Woods: That’s a question I always have a hard time answering. In any music that has a well-established form, there’s a tendency to make things be representational of a feeling. And I think one thing I’m really interested in is getting straight to what the feeling is. I think choral music is good for that because the form is a little more nebulous because it’s built around text, which can be in any form.
How did your time at Yale prepare you for the work you’re doing?
Woods: I think there are two sides to it. First, my teachers at Yale were amazing. But it also was a bit of a culture shock to come from my music background as a young person in Chicago, which included the Chicago Children’s Choir and my church choir. They were rigorous and deep, but very different from what I would go on to learn through the music major — this was the Western instrumental classical canon. I do feel it filled a lot of gaps in terms of theory that I was less familiar with. I also was involved with the Yale Undergraduate Jazz Collective. It was in its second year when I got involved and it's still going on, but the music culture is very active. Particularly the singing culture at Yale is active.

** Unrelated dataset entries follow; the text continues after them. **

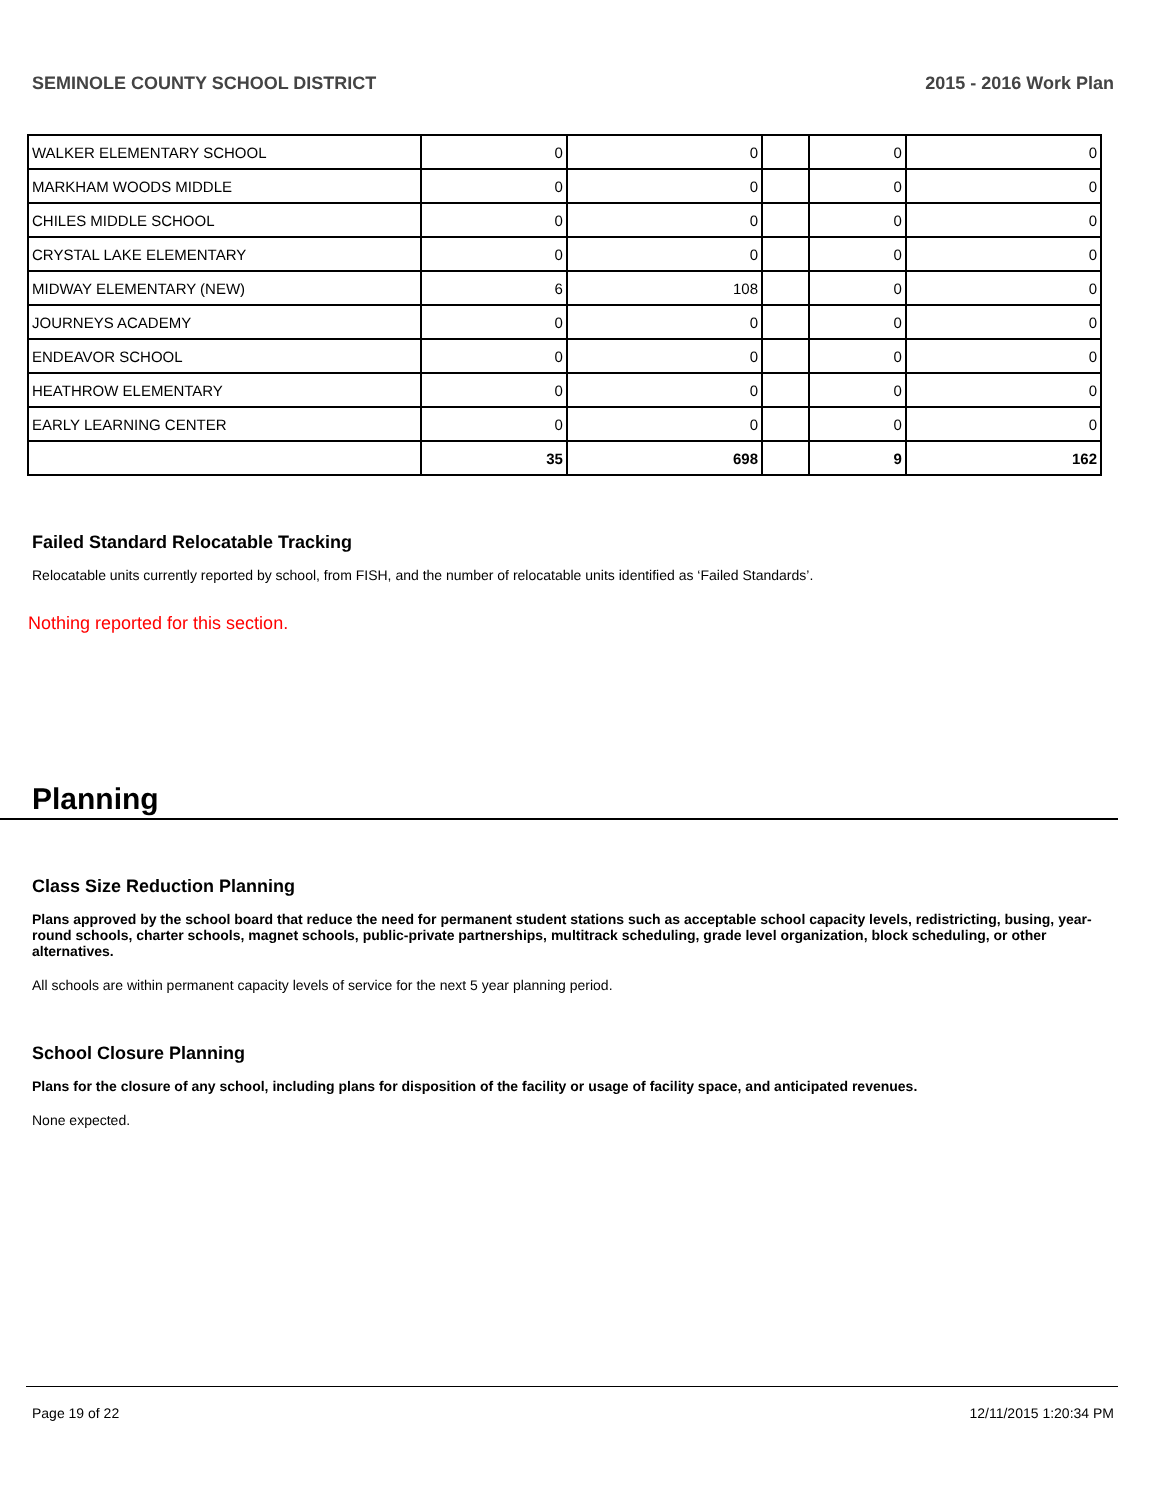SEMINOLE COUNTY SCHOOL DISTRICT 2015 - 2016 Work Plan
| WALKER ELEMENTARY SCHOOL | 0 | 0 | | 0 | 0 |
| MARKHAM WOODS MIDDLE | 0 | 0 | | 0 | 0 |
| CHILES MIDDLE SCHOOL | 0 | 0 | | 0 | 0 |
| CRYSTAL LAKE ELEMENTARY | 0 | 0 | | 0 | 0 |
| MIDWAY ELEMENTARY (NEW) | 6 | 108 | | 0 | 0 |
| JOURNEYS ACADEMY | 0 | 0 | | 0 | 0 |
| ENDEAVOR SCHOOL | 0 | 0 | | 0 | 0 |
| HEATHROW ELEMENTARY | 0 | 0 | | 0 | 0 |
| EARLY LEARNING CENTER | 0 | 0 | | 0 | 0 |
| | 35 | 698 | | 9 | 162 |
Failed Standard Relocatable Tracking
Relocatable units currently reported by school, from FISH, and the number of relocatable units identified as ‘Failed Standards’.
Nothing reported for this section.
Planning
Class Size Reduction Planning
Plans approved by the school board that reduce the need for permanent student stations such as acceptable school capacity levels, redistricting, busing, year-round schools, charter schools, magnet schools, public-private partnerships, multitrack scheduling, grade level organization, block scheduling, or other alternatives.
All schools are within permanent capacity levels of service for the next 5 year planning period.
School Closure Planning
Plans for the closure of any school, including plans for disposition of the facility or usage of facility space, and anticipated revenues.
None expected.
Page 19 of 22 12/11/2015 1:20:34 PM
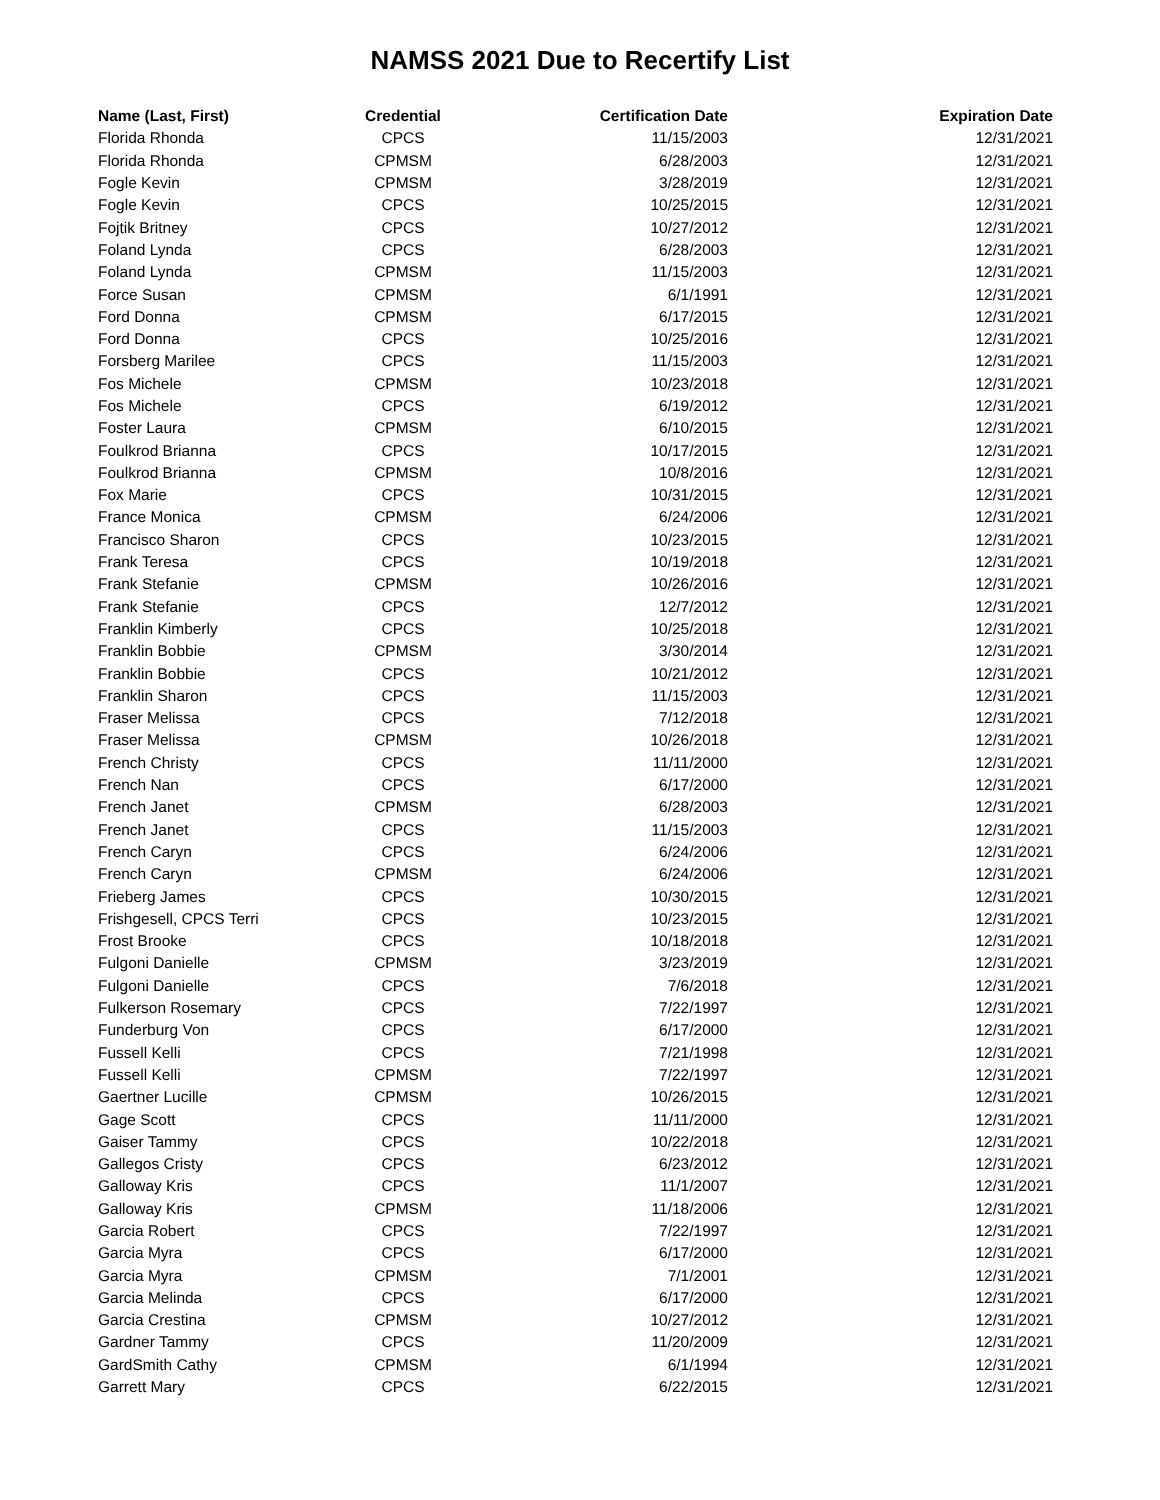NAMSS 2021 Due to Recertify List
| Name (Last, First) | Credential | Certification Date | Expiration Date |
| --- | --- | --- | --- |
| Florida Rhonda | CPCS | 11/15/2003 | 12/31/2021 |
| Florida Rhonda | CPMSM | 6/28/2003 | 12/31/2021 |
| Fogle Kevin | CPMSM | 3/28/2019 | 12/31/2021 |
| Fogle Kevin | CPCS | 10/25/2015 | 12/31/2021 |
| Fojtik Britney | CPCS | 10/27/2012 | 12/31/2021 |
| Foland Lynda | CPCS | 6/28/2003 | 12/31/2021 |
| Foland Lynda | CPMSM | 11/15/2003 | 12/31/2021 |
| Force Susan | CPMSM | 6/1/1991 | 12/31/2021 |
| Ford Donna | CPMSM | 6/17/2015 | 12/31/2021 |
| Ford Donna | CPCS | 10/25/2016 | 12/31/2021 |
| Forsberg Marilee | CPCS | 11/15/2003 | 12/31/2021 |
| Fos Michele | CPMSM | 10/23/2018 | 12/31/2021 |
| Fos Michele | CPCS | 6/19/2012 | 12/31/2021 |
| Foster Laura | CPMSM | 6/10/2015 | 12/31/2021 |
| Foulkrod Brianna | CPCS | 10/17/2015 | 12/31/2021 |
| Foulkrod Brianna | CPMSM | 10/8/2016 | 12/31/2021 |
| Fox Marie | CPCS | 10/31/2015 | 12/31/2021 |
| France Monica | CPMSM | 6/24/2006 | 12/31/2021 |
| Francisco Sharon | CPCS | 10/23/2015 | 12/31/2021 |
| Frank Teresa | CPCS | 10/19/2018 | 12/31/2021 |
| Frank Stefanie | CPMSM | 10/26/2016 | 12/31/2021 |
| Frank Stefanie | CPCS | 12/7/2012 | 12/31/2021 |
| Franklin Kimberly | CPCS | 10/25/2018 | 12/31/2021 |
| Franklin Bobbie | CPMSM | 3/30/2014 | 12/31/2021 |
| Franklin Bobbie | CPCS | 10/21/2012 | 12/31/2021 |
| Franklin Sharon | CPCS | 11/15/2003 | 12/31/2021 |
| Fraser Melissa | CPCS | 7/12/2018 | 12/31/2021 |
| Fraser Melissa | CPMSM | 10/26/2018 | 12/31/2021 |
| French Christy | CPCS | 11/11/2000 | 12/31/2021 |
| French Nan | CPCS | 6/17/2000 | 12/31/2021 |
| French Janet | CPMSM | 6/28/2003 | 12/31/2021 |
| French Janet | CPCS | 11/15/2003 | 12/31/2021 |
| French Caryn | CPCS | 6/24/2006 | 12/31/2021 |
| French Caryn | CPMSM | 6/24/2006 | 12/31/2021 |
| Frieberg James | CPCS | 10/30/2015 | 12/31/2021 |
| Frishgesell, CPCS Terri | CPCS | 10/23/2015 | 12/31/2021 |
| Frost Brooke | CPCS | 10/18/2018 | 12/31/2021 |
| Fulgoni Danielle | CPMSM | 3/23/2019 | 12/31/2021 |
| Fulgoni Danielle | CPCS | 7/6/2018 | 12/31/2021 |
| Fulkerson Rosemary | CPCS | 7/22/1997 | 12/31/2021 |
| Funderburg Von | CPCS | 6/17/2000 | 12/31/2021 |
| Fussell Kelli | CPCS | 7/21/1998 | 12/31/2021 |
| Fussell Kelli | CPMSM | 7/22/1997 | 12/31/2021 |
| Gaertner Lucille | CPMSM | 10/26/2015 | 12/31/2021 |
| Gage Scott | CPCS | 11/11/2000 | 12/31/2021 |
| Gaiser Tammy | CPCS | 10/22/2018 | 12/31/2021 |
| Gallegos Cristy | CPCS | 6/23/2012 | 12/31/2021 |
| Galloway Kris | CPCS | 11/1/2007 | 12/31/2021 |
| Galloway Kris | CPMSM | 11/18/2006 | 12/31/2021 |
| Garcia Robert | CPCS | 7/22/1997 | 12/31/2021 |
| Garcia Myra | CPCS | 6/17/2000 | 12/31/2021 |
| Garcia Myra | CPMSM | 7/1/2001 | 12/31/2021 |
| Garcia Melinda | CPCS | 6/17/2000 | 12/31/2021 |
| Garcia Crestina | CPMSM | 10/27/2012 | 12/31/2021 |
| Gardner Tammy | CPCS | 11/20/2009 | 12/31/2021 |
| GardSmith Cathy | CPMSM | 6/1/1994 | 12/31/2021 |
| Garrett Mary | CPCS | 6/22/2015 | 12/31/2021 |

It’s not the first time that your work has been performed on campus since you graduated. How does it feel to have students learning about your work not long after you were a student here?
Woods: It’s really, really exciting. I'm particularly grateful to Jeff Douma [the Marshall Bartholomew Professor of Choral Music and director of the Yale Glee Club] for continuing to support my work and be excited about it. It really means a lot.

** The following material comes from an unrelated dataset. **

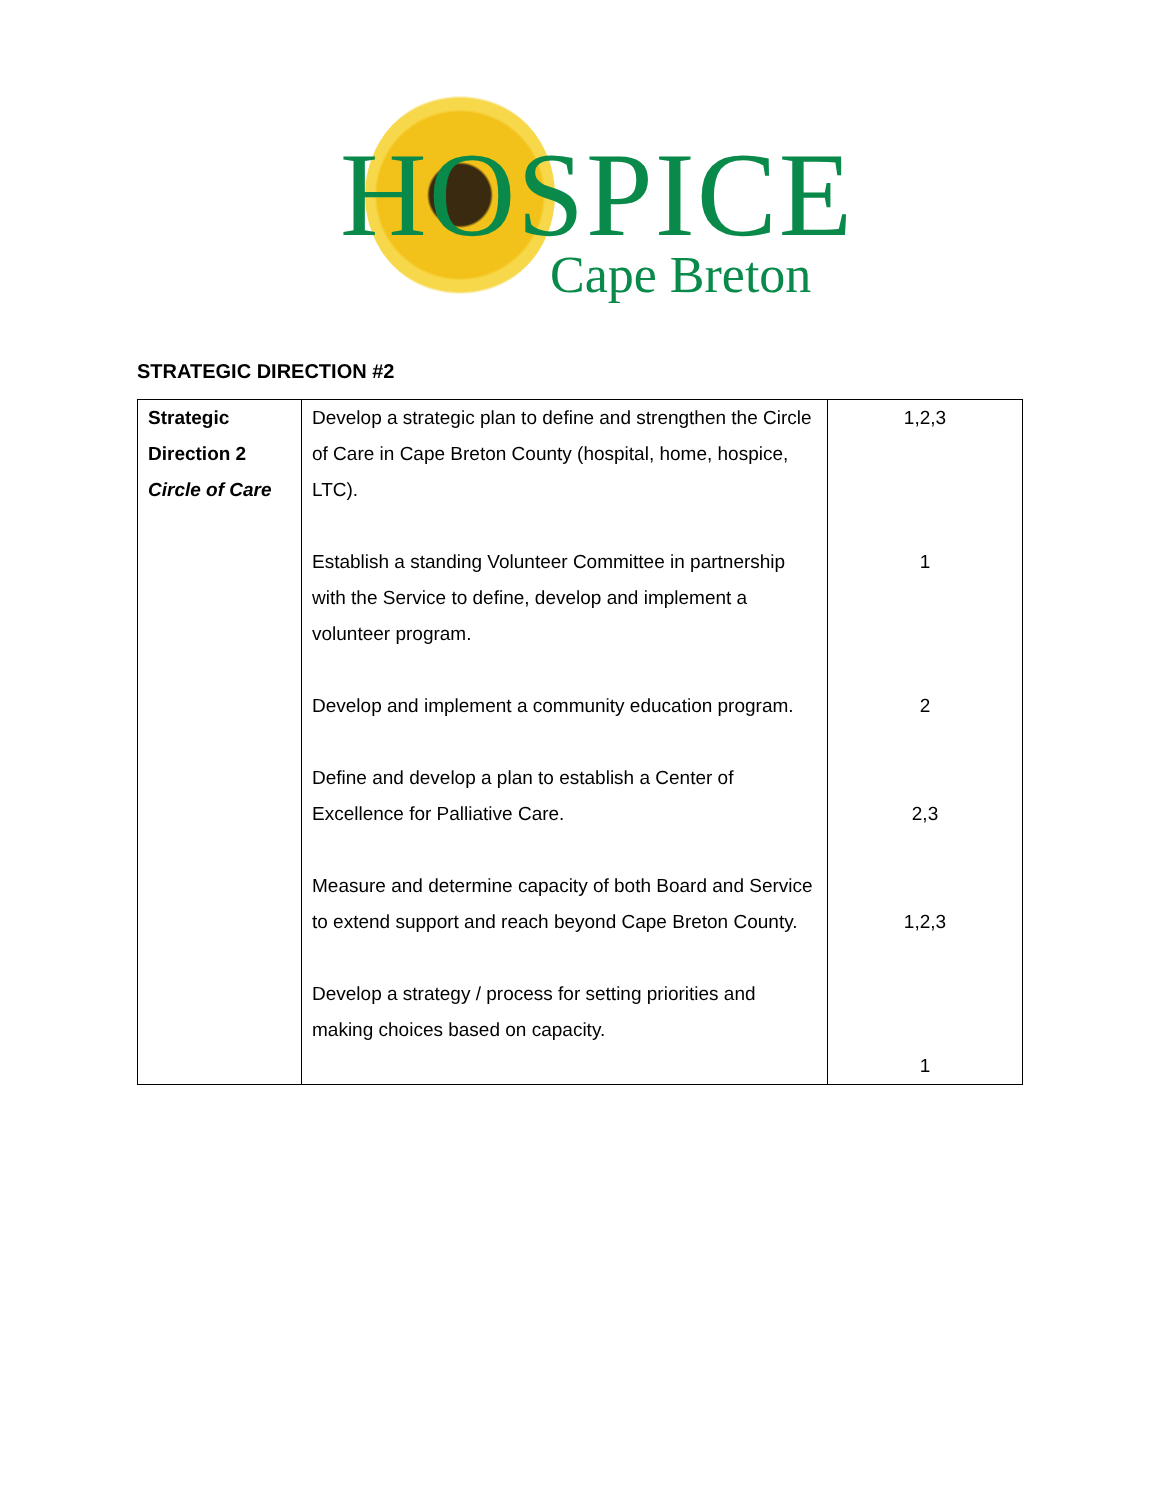HOSPICE
Cape Breton
STRATEGIC DIRECTION #2
| Strategic Direction 2 Circle of Care | Develop a strategic plan to define and strengthen the Circle of Care in Cape Breton County (hospital, home, hospice, LTC). Establish a standing Volunteer Committee in partnership with the Service to define, develop and implement a volunteer program. Develop and implement a community education program. Define and develop a plan to establish a Center of Excellence for Palliative Care. Measure and determine capacity of both Board and Service to extend support and reach beyond Cape Breton County. Develop a strategy / process for setting priorities and making choices based on capacity. | 1,2,3 1 2 2,3 1,2,3 1 |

It’s also very cool to remain in touch with the Glee Club, which I was a part of the whole time I was an undergrad. In addition to working on “Project 14,” there was another piece called “Archive Alive,” which I got to write in collaboration with the Glee Club. To do that, we organized a Zoom workshop where I gave the members an open-ended discussion prompt. I was moved that the singers, masked up over Zoom, were open to sharing things about their lives with me. All those things they shared were woven into the text for that piece. It's one of my favorite pieces, still. I’m always trying to find ways to collaborate with larger groups like that, but it can be a little tricky. So for Jeff and the singers to experiment in that way with me was really rewarding.
When The Crossing performs on campus this month they’ll perform your piece “Infinite Body.” What does that piece mean to you?
Woods: I wrote that piece during a difficult period with my personal health. I had a lot of time to sit and think about my body and also think about the ways that I felt separate from the world or felt separate from other people. But I realized that it wasn’t inherently true. So, I tried to be more like, “What would be the decision that I could make right now that would be in my best interest for my body and health? How is that different from me being able to respond to all these emails? What's capitalism asking from my body and what is my body asking from my body?” I don’t think I knew when I started writing the piece what I was writing about. But later I said, “Oh, yeah. Obviously, that's where my head is at right now.”
With my time knowing The Crossing, I feel very comfortable giving them something that’s very personal because I know the level of care and the nuance with which they're going to treat it.
Even in a short time you’ve done so much, and have developed so many different professional identities. Many people, it seems, have embraced the idea of becoming “multi-hyphenates,” of pursuing multiple pursuits they love. Do you see yourself in that label?
Woods: I was talking to a friend the other day and we described ourselves as dragons sitting atop our hoard of hyphens. But the more time I spend making things, the less interested I am in hyphens. I like just picking one super vague word and just letting it be vague. Specificity is helpful, but also can be limiting. I would say “sound maker,” but I’m still deciding.
The Crossing’s “Crickets in Our Backyard” performance will begin at 7:30 p.m. on Monday, Sept. 18 at Battell Chapel, located at 400 College Street. No tickets or reservations are required to attend.